Unnamed: 0,preds,target
0,3099002.0,2875075.0
1,3564688.0,3491493.0
2,3308869.0,3585000.0
3,53907580.0,57611980.0
4,838995.2,852313.2


# Conclusion:

## Result

 we get very good result with tabnet(mean_squared_error: 0.002001001499593258, mean_absolute_error: 0.03651253506541252, r2_score: 0.9957746863365173) and neural network.

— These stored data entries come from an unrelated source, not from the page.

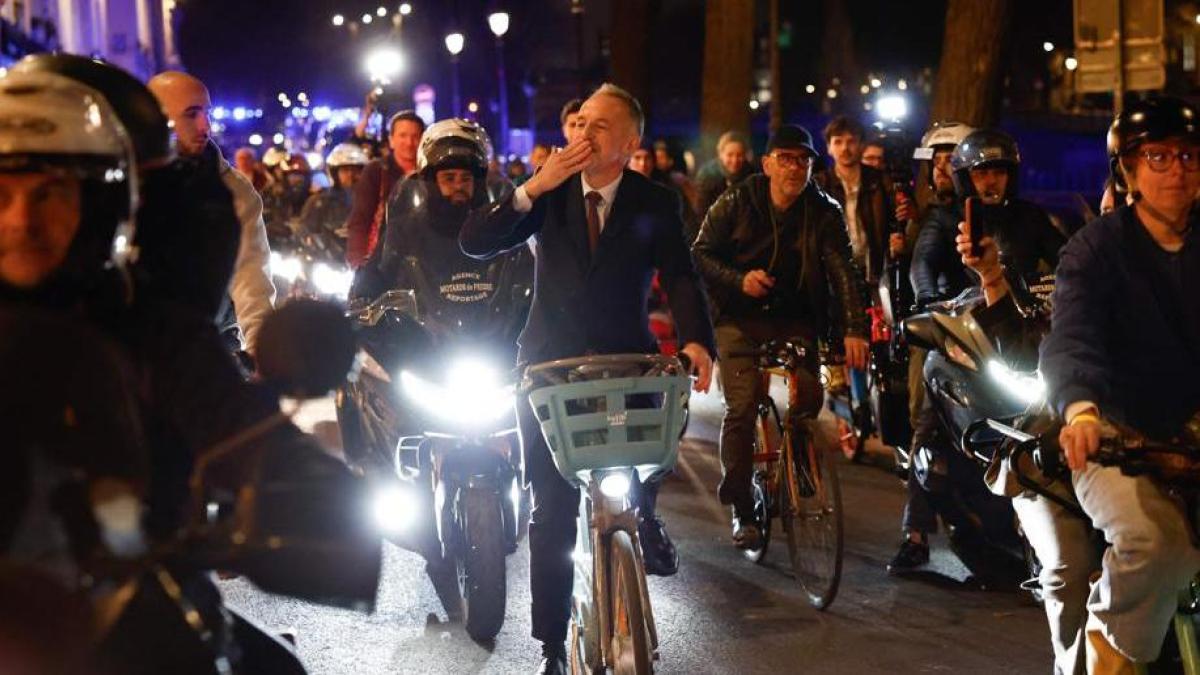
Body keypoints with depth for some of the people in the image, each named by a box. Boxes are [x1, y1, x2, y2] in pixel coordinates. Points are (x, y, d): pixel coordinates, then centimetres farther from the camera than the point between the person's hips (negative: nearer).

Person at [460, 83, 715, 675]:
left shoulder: (655, 205, -3)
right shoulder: (549, 194, -1)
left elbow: (680, 278, -15)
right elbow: (474, 243, -11)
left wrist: (696, 341, -34)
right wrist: (533, 188, -23)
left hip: (623, 360, 0)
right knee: (552, 512, 1)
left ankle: (644, 516, 11)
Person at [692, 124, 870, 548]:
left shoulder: (824, 214, -3)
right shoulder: (735, 204, -3)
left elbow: (843, 272, -12)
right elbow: (700, 253, -1)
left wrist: (853, 329, -26)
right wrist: (739, 280, -19)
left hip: (794, 322, 1)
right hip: (739, 319, -1)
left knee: (809, 399, -15)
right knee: (742, 406, -15)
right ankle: (742, 511, -6)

In part EDA we see very bad correlation  columns (heatmap just see linear correlation) but good correlation between budget columns then it's normal to see very good result because the model will just use  these columns

## little explication

In [None]:
Le fait qu’il y ait une faible corrélation linéaire entre les colonnes (features) et la target n’empêche pas forcément un modèle (surtout un réseau de neurones) de bien performer :

1. Corrélation ≠ Relation réelle

La corrélation simple (Pearson) ne capture que les relations linéaires.

Si la relation est non linéaire (par exemple quadratique, logarithmique, interaction entre variables…), la corrélation peut être proche de 0, mais le modèle arrive quand même à exploiter cette structure.

Exemple :

𝑦=𝑥2

Si 𝑥 est centré autour de 0, la corrélation entre 𝑥 et 𝑦 est très faible voire nulle… mais une régression non linéaire apprend facilement la relation.

2. Puissance des modèles complexes

Les réseaux de neurones (même petits) capturent des interactions complexes entre variables, là où un calcul de corrélation simple passe à côté.

Cela explique pourquoi tu peux avoir R² ou accuracy élevés malgré des colonnes avec très peu de corrélation.

3. Multivarié ≠ univarié

Chaque colonne peut avoir une corrélation faible avec la target.

Mais plusieurs colonnes combinées peuvent contenir une information forte.

C’est justement le rôle du modèle d’assembler ces signaux faibles.

✅ En pratique :

Une faible corrélation n’est pas un problème si ton modèle apprend bien (bonne loss, bon R², pas de surapprentissage).

The fact that there is a low linear correlation between the columns (features) and the Target does not necessarily prevent a model (especially a network of neurons) from performing well:

1. Correlation ≠ real relationship

Simple correlation (Pearson) only captures linear relationships.

If the relationship is non -linear (for example quadratic, logarithmic, interaction between variables, etc.), the correlation can be close to 0, but the model still manages to exploit this structure.

Example :

𝑦 = 𝑥2

If 𝑥 is centered around 0, the correlation between 𝑥 and 𝑦 is very low or even zero ... but a non -linear regression easily learns the relationship.

2. Power of complex models

The neural networks (even small) capture complex interactions between variables, where a simple correlation calculation passes next.

This explains why you can have r² or high battery despite columns with very little correlation.

3. Multivarié ≠ univarié

Each column can have a weak correlation with the Target.

But several combined columns may contain strong information.

This is precisely the role of the model to assemble these weak signals.

✅ In practice:

A low correlation is not a problem if your model learns well (good loss, good R², no over -appreation).